Data extracted from a collection
—————

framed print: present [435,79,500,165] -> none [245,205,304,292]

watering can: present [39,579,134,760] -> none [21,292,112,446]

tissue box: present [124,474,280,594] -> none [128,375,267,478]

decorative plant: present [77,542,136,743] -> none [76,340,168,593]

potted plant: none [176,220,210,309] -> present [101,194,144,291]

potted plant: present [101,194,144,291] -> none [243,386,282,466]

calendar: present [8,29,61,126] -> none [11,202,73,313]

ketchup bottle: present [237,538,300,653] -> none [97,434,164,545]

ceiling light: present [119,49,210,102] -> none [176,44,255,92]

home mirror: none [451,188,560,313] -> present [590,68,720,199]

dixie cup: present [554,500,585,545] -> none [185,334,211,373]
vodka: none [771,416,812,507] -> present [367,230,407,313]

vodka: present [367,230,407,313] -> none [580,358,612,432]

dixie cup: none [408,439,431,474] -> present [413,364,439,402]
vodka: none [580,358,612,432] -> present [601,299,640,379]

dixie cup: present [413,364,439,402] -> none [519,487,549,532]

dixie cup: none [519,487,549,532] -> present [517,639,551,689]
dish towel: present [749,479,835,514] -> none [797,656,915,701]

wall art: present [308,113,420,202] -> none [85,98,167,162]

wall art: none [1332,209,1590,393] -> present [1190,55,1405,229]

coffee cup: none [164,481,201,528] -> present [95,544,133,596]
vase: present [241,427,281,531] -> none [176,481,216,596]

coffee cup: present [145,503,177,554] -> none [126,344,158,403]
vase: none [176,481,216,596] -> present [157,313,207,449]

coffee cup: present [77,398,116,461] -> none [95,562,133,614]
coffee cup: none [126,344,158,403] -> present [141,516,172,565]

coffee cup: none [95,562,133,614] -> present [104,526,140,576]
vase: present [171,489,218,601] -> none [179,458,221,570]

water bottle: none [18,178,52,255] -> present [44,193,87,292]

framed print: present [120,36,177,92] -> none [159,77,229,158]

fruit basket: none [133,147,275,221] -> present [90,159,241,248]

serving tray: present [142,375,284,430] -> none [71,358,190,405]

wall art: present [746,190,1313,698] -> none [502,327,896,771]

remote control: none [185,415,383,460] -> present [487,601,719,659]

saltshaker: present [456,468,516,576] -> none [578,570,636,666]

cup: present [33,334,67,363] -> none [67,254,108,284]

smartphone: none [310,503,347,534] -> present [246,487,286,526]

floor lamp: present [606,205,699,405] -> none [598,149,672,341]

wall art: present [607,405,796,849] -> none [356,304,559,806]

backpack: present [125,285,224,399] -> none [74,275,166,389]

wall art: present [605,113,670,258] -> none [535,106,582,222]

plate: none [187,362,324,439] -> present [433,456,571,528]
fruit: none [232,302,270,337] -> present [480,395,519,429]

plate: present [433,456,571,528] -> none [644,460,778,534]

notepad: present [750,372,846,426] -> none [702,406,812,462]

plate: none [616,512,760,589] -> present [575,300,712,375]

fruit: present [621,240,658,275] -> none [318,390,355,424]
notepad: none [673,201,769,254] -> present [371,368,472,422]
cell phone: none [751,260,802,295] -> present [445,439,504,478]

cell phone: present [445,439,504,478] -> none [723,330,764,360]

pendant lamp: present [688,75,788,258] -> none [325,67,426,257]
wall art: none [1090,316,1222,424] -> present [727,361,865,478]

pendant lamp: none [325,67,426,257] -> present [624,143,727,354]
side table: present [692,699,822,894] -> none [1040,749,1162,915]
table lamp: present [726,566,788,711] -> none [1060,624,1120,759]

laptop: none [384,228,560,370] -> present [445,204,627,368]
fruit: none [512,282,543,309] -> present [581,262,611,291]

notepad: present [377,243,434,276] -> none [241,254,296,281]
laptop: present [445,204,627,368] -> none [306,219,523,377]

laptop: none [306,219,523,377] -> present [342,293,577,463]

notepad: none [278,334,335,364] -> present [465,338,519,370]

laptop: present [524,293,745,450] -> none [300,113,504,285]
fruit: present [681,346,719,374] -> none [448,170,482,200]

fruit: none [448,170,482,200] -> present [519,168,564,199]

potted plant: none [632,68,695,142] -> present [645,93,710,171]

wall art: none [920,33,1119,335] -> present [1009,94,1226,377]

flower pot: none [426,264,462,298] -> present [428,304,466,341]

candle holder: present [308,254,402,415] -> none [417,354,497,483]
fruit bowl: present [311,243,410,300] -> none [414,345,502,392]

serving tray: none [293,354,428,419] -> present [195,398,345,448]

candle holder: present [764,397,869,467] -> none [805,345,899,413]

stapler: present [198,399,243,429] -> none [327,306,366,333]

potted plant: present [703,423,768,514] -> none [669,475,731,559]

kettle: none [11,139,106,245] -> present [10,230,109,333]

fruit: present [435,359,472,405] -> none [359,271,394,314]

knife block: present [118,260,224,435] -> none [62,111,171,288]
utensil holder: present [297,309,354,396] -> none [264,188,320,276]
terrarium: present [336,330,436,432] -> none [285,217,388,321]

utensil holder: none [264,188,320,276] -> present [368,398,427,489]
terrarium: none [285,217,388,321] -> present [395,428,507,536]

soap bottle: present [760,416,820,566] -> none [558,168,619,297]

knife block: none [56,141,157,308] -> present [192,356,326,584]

—————

Please copy the lines in the records above between the one holding "fruit: present [681,346,719,374]" and the one holding "utensil holder: present", inclusive, exactly and with no other line.

fruit: present [681,346,719,374] -> none [448,170,482,200]

fruit: none [448,170,482,200] -> present [519,168,564,199]

potted plant: none [632,68,695,142] -> present [645,93,710,171]

wall art: none [920,33,1119,335] -> present [1009,94,1226,377]

flower pot: none [426,264,462,298] -> present [428,304,466,341]

candle holder: present [308,254,402,415] -> none [417,354,497,483]
fruit bowl: present [311,243,410,300] -> none [414,345,502,392]

serving tray: none [293,354,428,419] -> present [195,398,345,448]

candle holder: present [764,397,869,467] -> none [805,345,899,413]

stapler: present [198,399,243,429] -> none [327,306,366,333]

potted plant: present [703,423,768,514] -> none [669,475,731,559]

kettle: none [11,139,106,245] -> present [10,230,109,333]

fruit: present [435,359,472,405] -> none [359,271,394,314]

knife block: present [118,260,224,435] -> none [62,111,171,288]
utensil holder: present [297,309,354,396] -> none [264,188,320,276]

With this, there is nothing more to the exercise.